● **Task brief**: Give back every entry exactly; drop the pictures.

--- Dataset records ---

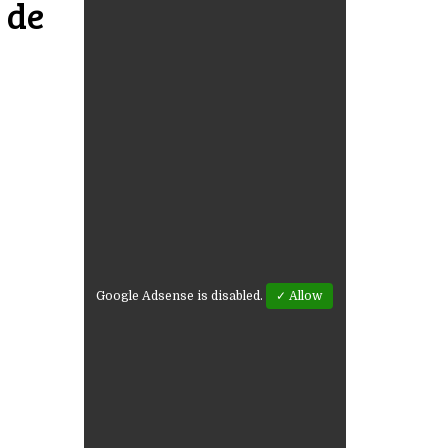
 de
Google Adsense is disabled.
✓ Allow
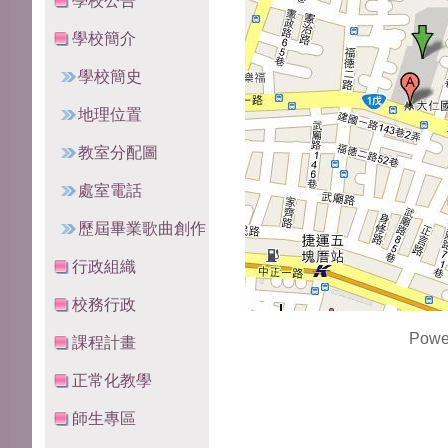
學校公告
學校簡介
學校簡史
地理位置
教室分配圖
處室電話
歷屆畢業歌曲創作
行政組織
校務行政
Powe
課程計畫
正常化教學
師生專區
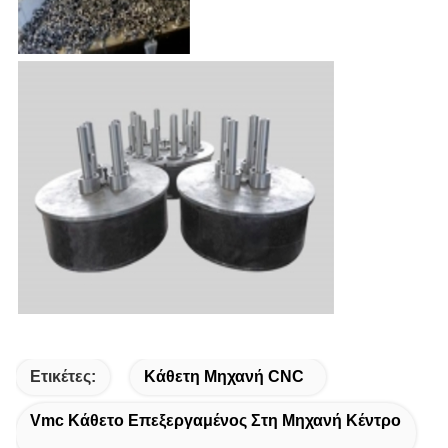
Ετικέτες:
Κάθετη Μηχανή CNC
Vmc Κάθετο Επεξεργαμένος Στη Μηχανή Κέντρο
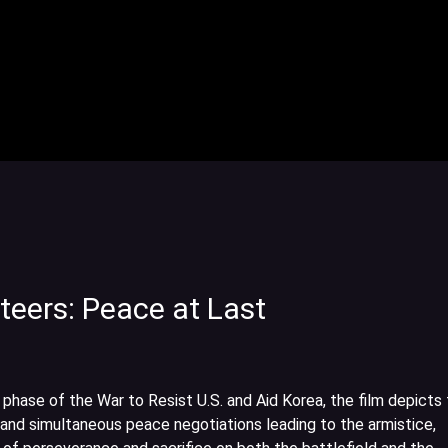
teers: Peace at Last
l phase of the War to Resist U.S. and Aid Korea, the film depicts
 and simultaneous peace negotiations leading to the armistice,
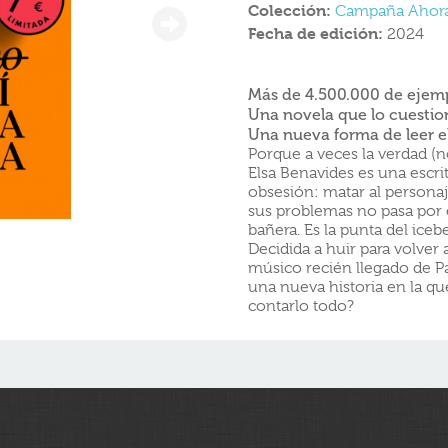
Colección:
Campaña Ahor
Fecha de edición:
2024
Más de 4.500.000 de ejemp
Una novela que lo cuestio
Una nueva forma de leer e
Porque a veces la verdad (n
Elsa Benavides es una escrit
obsesión: matar al personaje
sus problemas no pasa por e
bañera. Es la punta del ice
Decidida a huir para volver a
músico recién llegado de P
una nueva historia en la que
contarlo todo?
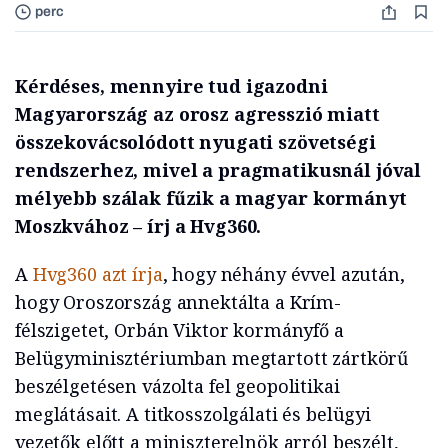
perc
Kérdéses, mennyire tud igazodni
Magyarország az orosz agresszió miatt
összekovácsolódott nyugati szövetségi
rendszerhez, mivel a pragmatikusnál jóval
mélyebb szálak fűzik a magyar kormányt
Moszkvához – írj a Hvg360.
A
Hvg360 azt írja
, hogy néhány évvel azután,
hogy Oroszország annektálta a Krím-
félszigetet, Orbán Viktor kormányfő a
Belügyminisztériumban megtartott zártkörű
beszélgetésen vázolta fel geopolitikai
meglátásait. A titkosszolgálati és belügyi
vezetők előtt a miniszterelnök arról beszélt,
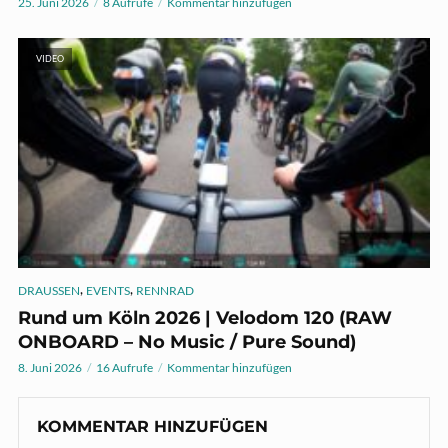
25. Juni 2026
8 Aufrufe
Kommentar hinzufügen
VIDEO
,
,
DRAUSSEN
EVENTS
RENNRAD
Rund um Köln 2026 | Velodom 120 (RAW
ONBOARD – No Music / Pure Sound)
8. Juni 2026
16 Aufrufe
Kommentar hinzufügen
KOMMENTAR HINZUFÜGEN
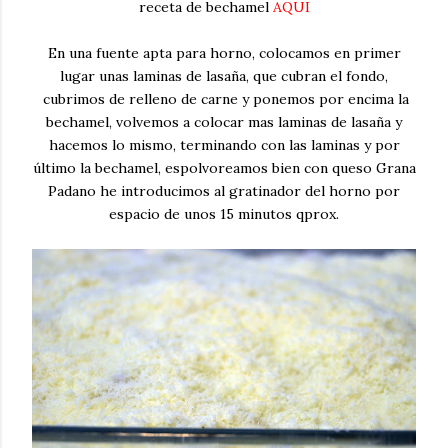
receta de bechamel
AQUI
En una fuente apta para horno, colocamos en primer
lugar unas laminas de lasaña, que cubran el fondo,
cubrimos de relleno de carne y ponemos por encima la
bechamel, volvemos a colocar mas laminas de lasaña y
hacemos lo mismo, terminando con las laminas y por
último la bechamel, espolvoreamos bien con queso Grana
Padano he introducimos al gratinador del horno por
espacio de unos 15 minutos qprox.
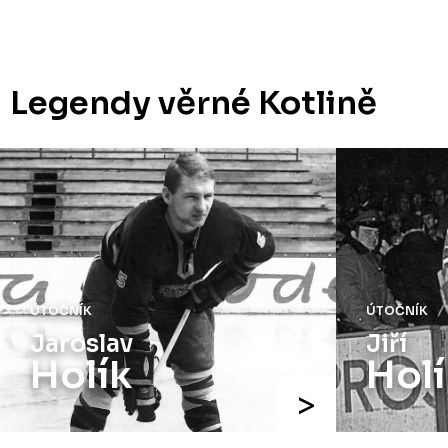
Legendy věrné Kotlině
ÚTOČNÍK
ÚTOČNÍK
Jaroslav
Jiří
Holík
Holí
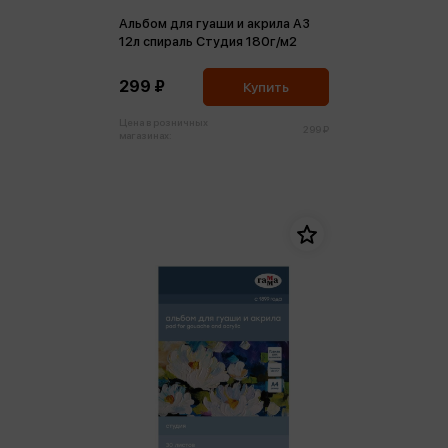
Альбом для гуаши и акрила А3
12л спираль Студия 180г/м2
299 ₽
Купить
Цена в розничных
299 ₽
магазинах:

---

● **Result for this exercise**:
 de
Google Adsense is disabled.
✓ Allow
學校公告
學校簡介
學校簡史
地理位置
教室分配圖
處室電話
歷屆畢業歌曲創作
行政組織
校務行政
Powe
課程計畫
正常化教學
師生專區
Ετικέτες:
Κάθετη Μηχανή CNC
Vmc Κάθετο Επεξεργαμένος Στη Μηχανή Κέντρο
teers: Peace at Last
l phase of the War to Resist U.S. and Aid Korea, the film depicts
 and simultaneous peace negotiations leading to the armistice,
Colección:
Campaña Ahor
Fecha de edición:
2024
Más de 4.500.000 de ejemp
Una novela que lo cuestio
Una nueva forma de leer e
Porque a veces la verdad (n
Elsa Benavides es una escrit
obsesión: matar al personaje
sus problemas no pasa por e
bañera. Es la punta del ice
Decidida a huir para volver a
músico recién llegado de P
una nueva historia en la que
contarlo todo?
perc
Kérdéses, mennyire tud igazodni
Magyarország az orosz agresszió miatt
összekovácsolódott nyugati szövetségi
rendszerhez, mivel a pragmatikusnál jóval
mélyebb szálak fűzik a magyar kormányt
Moszkvához – írj a Hvg360.
A
Hvg360 azt írja
, hogy néhány évvel azután,
hogy Oroszország annektálta a Krím-
félszigetet, Orbán Viktor kormányfő a
Belügyminisztériumban megtartott zártkörű
beszélgetésen vázolta fel geopolitikai
meglátásait. A titkosszolgálati és belügyi
vezetők előtt a miniszterelnök arról beszélt,
25. Juni 2026
8 Aufrufe
Kommentar hinzufügen
VIDEO
,
,
DRAUSSEN
EVENTS
RENNRAD
Rund um Köln 2026 | Velodom 120 (RAW
ONBOARD – No Music / Pure Sound)
8. Juni 2026
16 Aufrufe
Kommentar hinzufügen
KOMMENTAR HINZUFÜGEN
receta de bechamel
AQUI
En una fuente apta para horno, colocamos en primer
lugar unas laminas de lasaña, que cubran el fondo,
cubrimos de relleno de carne y ponemos por encima la
bechamel, volvemos a colocar mas laminas de lasaña y
hacemos lo mismo, terminando con las laminas y por
último la bechamel, espolvoreamos bien con queso Grana
Padano he introducimos al gratinador del horno por
espacio de unos 15 minutos qprox.
Legendy věrné Kotlině
ÚTOČNÍK
ÚTOČNÍK
Jaroslav
Jiří
Holík
Holí
Альбом для гуаши и акрила А3
12л спираль Студия 180г/м2
299 ₽
Купить
Цена в розничных
299 ₽
магазинах:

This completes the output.